[[ Listed entries open ]]

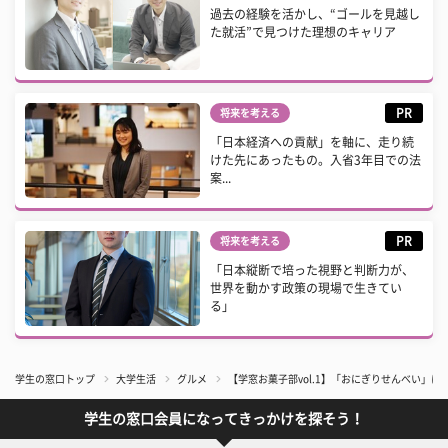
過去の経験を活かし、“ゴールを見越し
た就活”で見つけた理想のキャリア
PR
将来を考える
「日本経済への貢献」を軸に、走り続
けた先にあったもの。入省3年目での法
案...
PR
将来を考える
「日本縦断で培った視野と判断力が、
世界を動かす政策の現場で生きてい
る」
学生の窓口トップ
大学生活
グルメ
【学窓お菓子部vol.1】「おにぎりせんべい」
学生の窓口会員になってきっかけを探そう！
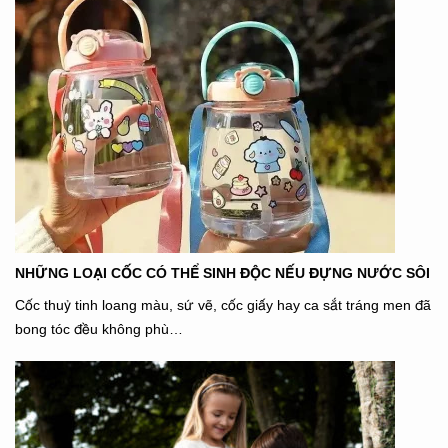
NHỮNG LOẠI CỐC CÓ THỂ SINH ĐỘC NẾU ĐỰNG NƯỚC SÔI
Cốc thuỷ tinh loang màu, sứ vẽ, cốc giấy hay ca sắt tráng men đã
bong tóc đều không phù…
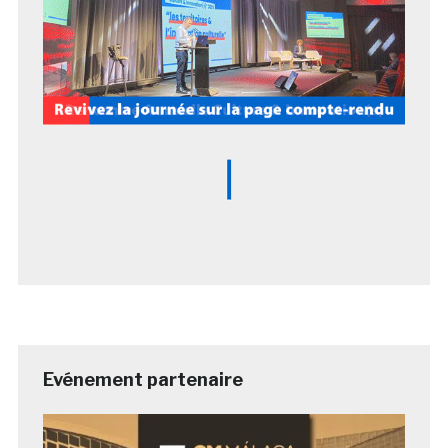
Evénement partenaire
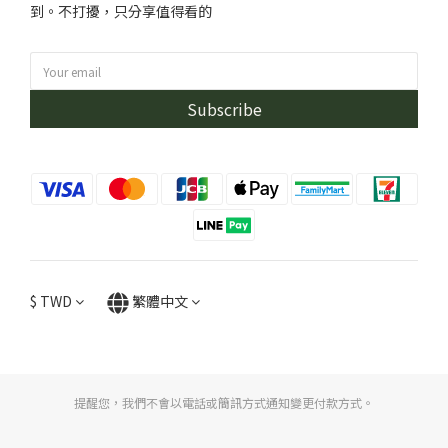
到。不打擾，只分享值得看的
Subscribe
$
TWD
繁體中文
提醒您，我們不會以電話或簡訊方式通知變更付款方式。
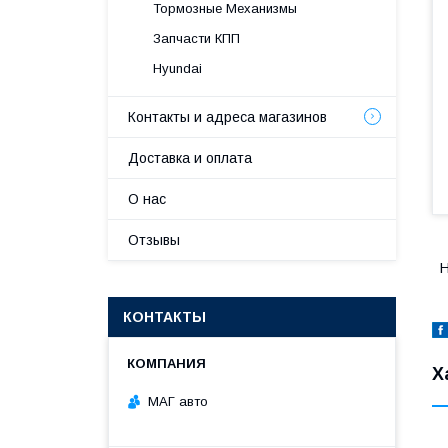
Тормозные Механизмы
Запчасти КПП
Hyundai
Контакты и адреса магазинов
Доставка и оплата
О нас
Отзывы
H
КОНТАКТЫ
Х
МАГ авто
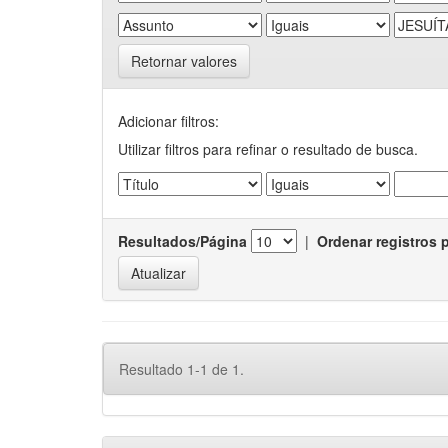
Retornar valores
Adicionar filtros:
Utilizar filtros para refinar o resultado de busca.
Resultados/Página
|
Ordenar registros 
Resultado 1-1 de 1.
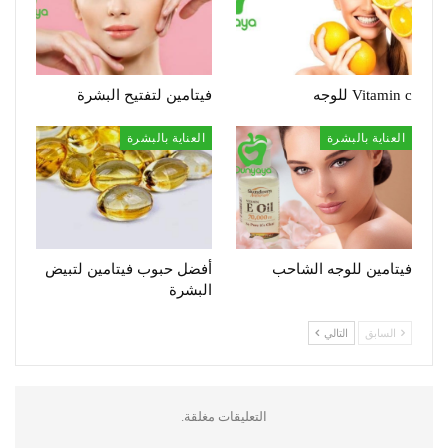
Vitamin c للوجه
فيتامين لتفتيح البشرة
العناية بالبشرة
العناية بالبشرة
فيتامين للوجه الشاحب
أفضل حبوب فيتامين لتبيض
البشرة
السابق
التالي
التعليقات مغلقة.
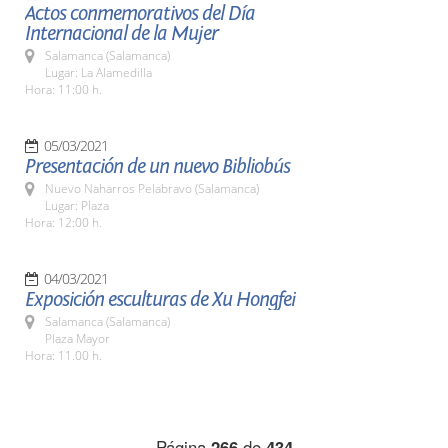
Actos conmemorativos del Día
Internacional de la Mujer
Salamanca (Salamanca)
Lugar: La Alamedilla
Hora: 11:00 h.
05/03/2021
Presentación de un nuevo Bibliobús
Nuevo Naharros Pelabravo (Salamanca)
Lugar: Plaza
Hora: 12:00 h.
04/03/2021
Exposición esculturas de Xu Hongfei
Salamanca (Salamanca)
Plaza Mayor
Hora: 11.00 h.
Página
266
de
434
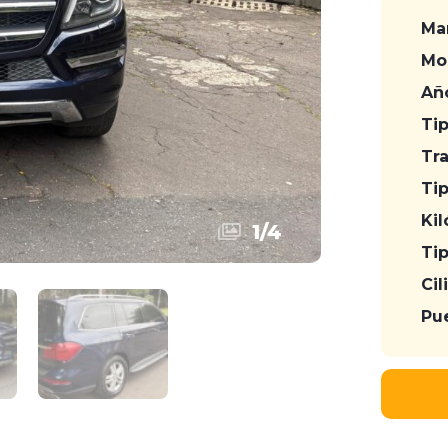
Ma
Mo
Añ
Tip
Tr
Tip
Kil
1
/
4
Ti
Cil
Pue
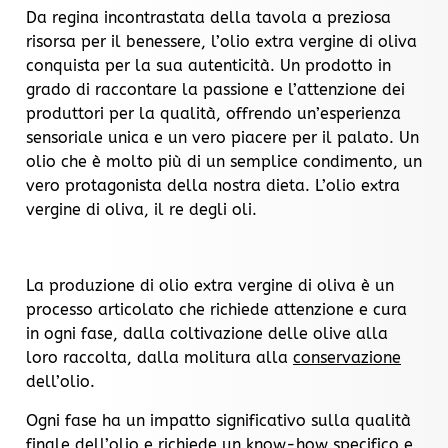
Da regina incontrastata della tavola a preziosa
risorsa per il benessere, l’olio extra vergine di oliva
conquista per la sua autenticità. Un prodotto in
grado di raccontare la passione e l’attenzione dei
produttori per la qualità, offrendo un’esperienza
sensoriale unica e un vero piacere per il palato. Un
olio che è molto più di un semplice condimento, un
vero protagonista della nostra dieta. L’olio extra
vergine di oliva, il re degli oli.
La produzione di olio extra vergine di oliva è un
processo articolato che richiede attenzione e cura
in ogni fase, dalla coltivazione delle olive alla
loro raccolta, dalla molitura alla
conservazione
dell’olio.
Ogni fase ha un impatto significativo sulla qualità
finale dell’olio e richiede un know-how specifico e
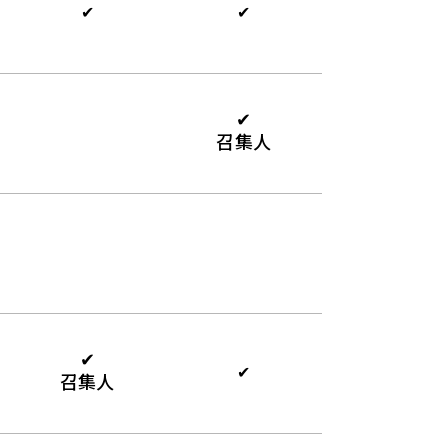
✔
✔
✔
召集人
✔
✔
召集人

[[ Listed entries closed ]]
[[ Listed entries open ]]

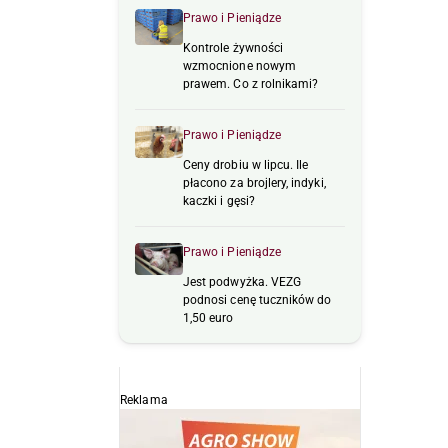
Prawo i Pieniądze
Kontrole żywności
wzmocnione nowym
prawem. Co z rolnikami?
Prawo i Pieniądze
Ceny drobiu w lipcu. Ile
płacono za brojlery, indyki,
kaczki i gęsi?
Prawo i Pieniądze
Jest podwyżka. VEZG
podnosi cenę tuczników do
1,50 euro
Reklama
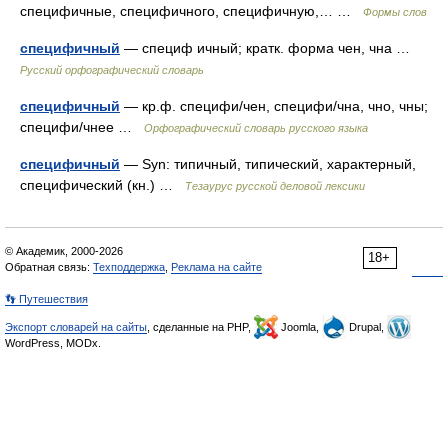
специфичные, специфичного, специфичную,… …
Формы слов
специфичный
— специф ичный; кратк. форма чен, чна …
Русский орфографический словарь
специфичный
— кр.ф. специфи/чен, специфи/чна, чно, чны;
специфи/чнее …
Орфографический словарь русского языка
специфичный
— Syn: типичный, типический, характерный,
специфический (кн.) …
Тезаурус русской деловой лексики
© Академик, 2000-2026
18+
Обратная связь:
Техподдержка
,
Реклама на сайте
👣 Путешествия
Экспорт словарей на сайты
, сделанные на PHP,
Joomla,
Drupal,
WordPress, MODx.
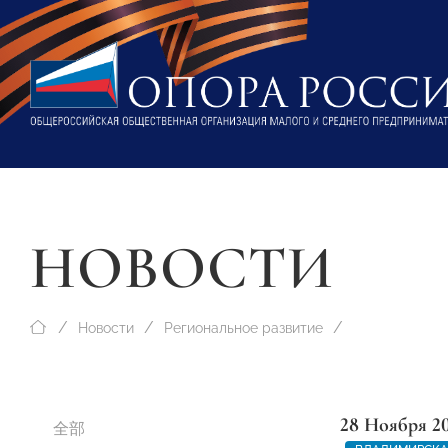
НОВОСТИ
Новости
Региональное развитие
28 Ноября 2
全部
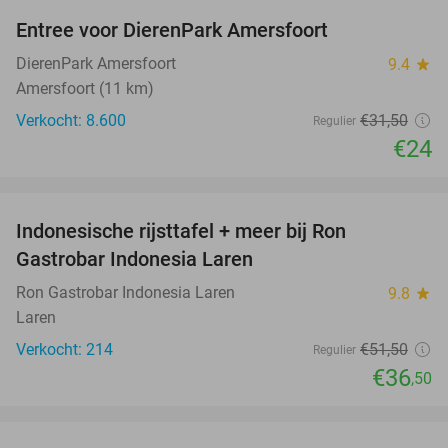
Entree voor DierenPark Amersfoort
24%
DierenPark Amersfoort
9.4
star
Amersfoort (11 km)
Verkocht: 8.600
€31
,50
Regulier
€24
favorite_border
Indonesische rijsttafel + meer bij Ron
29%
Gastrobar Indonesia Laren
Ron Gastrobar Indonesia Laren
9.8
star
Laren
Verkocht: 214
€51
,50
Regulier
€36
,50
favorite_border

[[ Listed entries closed ]]
[[ Listed entries open ]]

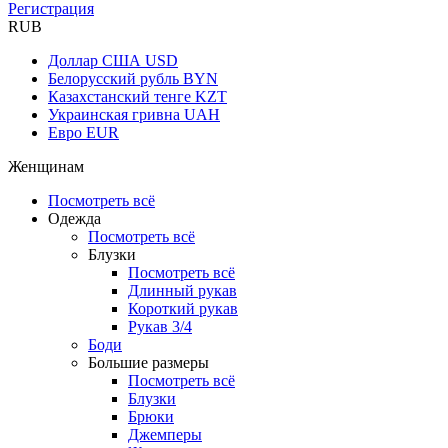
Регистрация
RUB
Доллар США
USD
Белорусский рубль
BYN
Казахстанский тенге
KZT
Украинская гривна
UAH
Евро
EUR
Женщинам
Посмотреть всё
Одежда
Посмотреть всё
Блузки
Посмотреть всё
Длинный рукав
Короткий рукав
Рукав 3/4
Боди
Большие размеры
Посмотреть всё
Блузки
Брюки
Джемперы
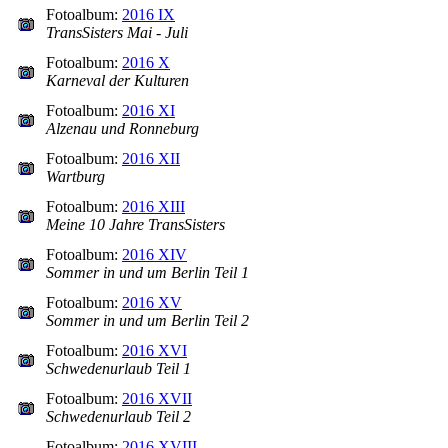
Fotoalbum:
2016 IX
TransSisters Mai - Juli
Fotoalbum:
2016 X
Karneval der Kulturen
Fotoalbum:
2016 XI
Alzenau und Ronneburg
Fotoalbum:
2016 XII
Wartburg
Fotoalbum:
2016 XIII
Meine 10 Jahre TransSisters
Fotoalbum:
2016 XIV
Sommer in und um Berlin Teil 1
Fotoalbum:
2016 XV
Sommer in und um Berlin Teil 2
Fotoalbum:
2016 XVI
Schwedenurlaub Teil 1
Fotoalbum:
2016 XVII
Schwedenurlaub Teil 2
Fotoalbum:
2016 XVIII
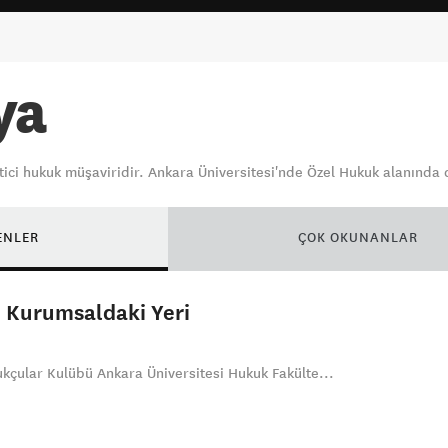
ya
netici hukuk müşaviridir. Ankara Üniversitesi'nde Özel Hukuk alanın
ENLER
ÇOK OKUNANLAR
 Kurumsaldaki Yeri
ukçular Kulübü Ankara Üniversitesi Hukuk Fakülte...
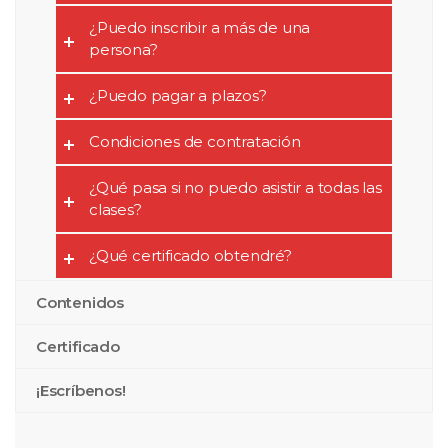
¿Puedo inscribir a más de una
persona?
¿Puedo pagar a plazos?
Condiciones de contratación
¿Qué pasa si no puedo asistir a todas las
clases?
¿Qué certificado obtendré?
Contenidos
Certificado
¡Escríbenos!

[[ Listed entries closed ]]

• Instructions to follow: The data above holds the lines to copy: start at the one with "Ceny drobiu w lipcu. Ile", stop at the one with "Региональное развитие", include both, copy them exactly without pictures, and copy nothing else.

• Task response:
Ceny drobiu w lipcu. Ile
płacono za brojlery, indyki,
kaczki i gęsi?
Prawo i Pieniądze
Jest podwyżka. VEZG
podnosi cenę tuczników do
1,50 euro
Reklama
специфичные, специфичного, специфичную,… …
Формы слов
специфичный
— специф ичный; кратк. форма чен, чна …
Русский орфографический словарь
специфичный
— кр.ф. специфи/чен, специфи/чна, чно, чны;
специфи/чнее …
Орфографический словарь русского языка
специфичный
— Syn: типичный, типический, характерный,
специфический (кн.) …
Тезаурус русской деловой лексики
© Академик, 2000-2026
18+
Обратная связь:
Техподдержка
,
Реклама на сайте
👣 Путешествия
Экспорт словарей на сайты
, сделанные на PHP,
Joomla,
Drupal,
WordPress, MODx.
НОВОСТИ
Новости
Региональное развитие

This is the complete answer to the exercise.